Instructions to follow → Please transcribe every record below exactly as it appears.

Content starts

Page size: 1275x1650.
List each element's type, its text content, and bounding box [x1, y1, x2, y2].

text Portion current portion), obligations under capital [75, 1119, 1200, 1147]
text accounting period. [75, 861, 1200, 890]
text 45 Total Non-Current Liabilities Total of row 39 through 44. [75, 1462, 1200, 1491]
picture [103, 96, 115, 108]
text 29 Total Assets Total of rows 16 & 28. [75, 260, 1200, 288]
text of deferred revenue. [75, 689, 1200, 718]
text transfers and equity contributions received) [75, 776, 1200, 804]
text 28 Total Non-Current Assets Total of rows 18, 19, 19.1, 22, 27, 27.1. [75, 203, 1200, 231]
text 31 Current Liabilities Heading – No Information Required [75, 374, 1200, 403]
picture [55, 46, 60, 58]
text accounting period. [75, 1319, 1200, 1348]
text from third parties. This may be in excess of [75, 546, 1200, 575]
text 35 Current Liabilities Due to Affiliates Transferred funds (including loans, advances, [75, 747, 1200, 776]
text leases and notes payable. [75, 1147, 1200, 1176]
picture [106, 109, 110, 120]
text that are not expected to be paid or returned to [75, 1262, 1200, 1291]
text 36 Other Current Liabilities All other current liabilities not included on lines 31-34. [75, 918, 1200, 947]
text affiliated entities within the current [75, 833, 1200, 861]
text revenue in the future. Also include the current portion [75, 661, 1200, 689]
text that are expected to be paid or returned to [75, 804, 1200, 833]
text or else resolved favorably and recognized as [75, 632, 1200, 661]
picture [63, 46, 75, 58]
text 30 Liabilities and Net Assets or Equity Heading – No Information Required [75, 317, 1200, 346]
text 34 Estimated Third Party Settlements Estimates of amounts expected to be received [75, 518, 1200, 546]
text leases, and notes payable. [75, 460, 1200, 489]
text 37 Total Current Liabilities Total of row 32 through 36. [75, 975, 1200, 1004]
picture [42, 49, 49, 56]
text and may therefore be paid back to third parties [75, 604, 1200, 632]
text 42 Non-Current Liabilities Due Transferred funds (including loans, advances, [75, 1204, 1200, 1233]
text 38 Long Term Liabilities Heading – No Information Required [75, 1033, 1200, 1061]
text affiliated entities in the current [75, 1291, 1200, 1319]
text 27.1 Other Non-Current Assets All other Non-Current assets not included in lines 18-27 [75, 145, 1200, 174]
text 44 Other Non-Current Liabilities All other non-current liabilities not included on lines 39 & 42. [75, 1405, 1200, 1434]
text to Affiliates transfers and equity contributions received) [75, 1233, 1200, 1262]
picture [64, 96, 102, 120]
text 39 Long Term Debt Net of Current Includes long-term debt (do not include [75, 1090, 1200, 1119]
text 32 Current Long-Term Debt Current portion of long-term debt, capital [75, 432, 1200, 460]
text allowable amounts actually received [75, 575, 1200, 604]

Content ends

Answer box →
Page size: 1275x1650.
List each element's type, its text content, and bounding box [x1, y1, x2, y2].

text Portion current portion), obligations under capital [75, 1119, 1200, 1147]
text accounting period. [75, 861, 1200, 890]
text 45 Total Non-Current Liabilities Total of row 39 through 44. [75, 1462, 1200, 1491]
picture [103, 96, 115, 108]
text 29 Total Assets Total of rows 16 & 28. [75, 260, 1200, 288]
text of deferred revenue. [75, 689, 1200, 718]
text transfers and equity contributions received) [75, 776, 1200, 804]
text 28 Total Non-Current Assets Total of rows 18, 19, 19.1, 22, 27, 27.1. [75, 203, 1200, 231]
text 31 Current Liabilities Heading – No Information Required [75, 374, 1200, 403]
picture [55, 46, 60, 58]
text accounting period. [75, 1319, 1200, 1348]
text from third parties. This may be in excess of [75, 546, 1200, 575]
text 35 Current Liabilities Due to Affiliates Transferred funds (including loans, advances, [75, 747, 1200, 776]
text leases and notes payable. [75, 1147, 1200, 1176]
picture [106, 109, 110, 120]
text that are not expected to be paid or returned to [75, 1262, 1200, 1291]
text 36 Other Current Liabilities All other current liabilities not included on lines 31-34. [75, 918, 1200, 947]
text affiliated entities within the current [75, 833, 1200, 861]
text revenue in the future. Also include the current portion [75, 661, 1200, 689]
text that are expected to be paid or returned to [75, 804, 1200, 833]
text or else resolved favorably and recognized as [75, 632, 1200, 661]
picture [63, 46, 75, 58]
text 30 Liabilities and Net Assets or Equity Heading – No Information Required [75, 317, 1200, 346]
text 34 Estimated Third Party Settlements Estimates of amounts expected to be received [75, 518, 1200, 546]
text leases, and notes payable. [75, 460, 1200, 489]
text 37 Total Current Liabilities Total of row 32 through 36. [75, 975, 1200, 1004]
picture [42, 49, 49, 56]
text and may therefore be paid back to third parties [75, 604, 1200, 632]
text 42 Non-Current Liabilities Due Transferred funds (including loans, advances, [75, 1204, 1200, 1233]
text 38 Long Term Liabilities Heading – No Information Required [75, 1033, 1200, 1061]
text affiliated entities in the current [75, 1291, 1200, 1319]
text 27.1 Other Non-Current Assets All other Non-Current assets not included in lines 18-27 [75, 145, 1200, 174]
text 44 Other Non-Current Liabilities All other non-current liabilities not included on lines 39 & 42. [75, 1405, 1200, 1434]
text to Affiliates transfers and equity contributions received) [75, 1233, 1200, 1262]
picture [64, 96, 102, 120]
text 39 Long Term Debt Net of Current Includes long-term debt (do not include [75, 1090, 1200, 1119]
text 32 Current Long-Term Debt Current portion of long-term debt, capital [75, 432, 1200, 460]
text allowable amounts actually received [75, 575, 1200, 604]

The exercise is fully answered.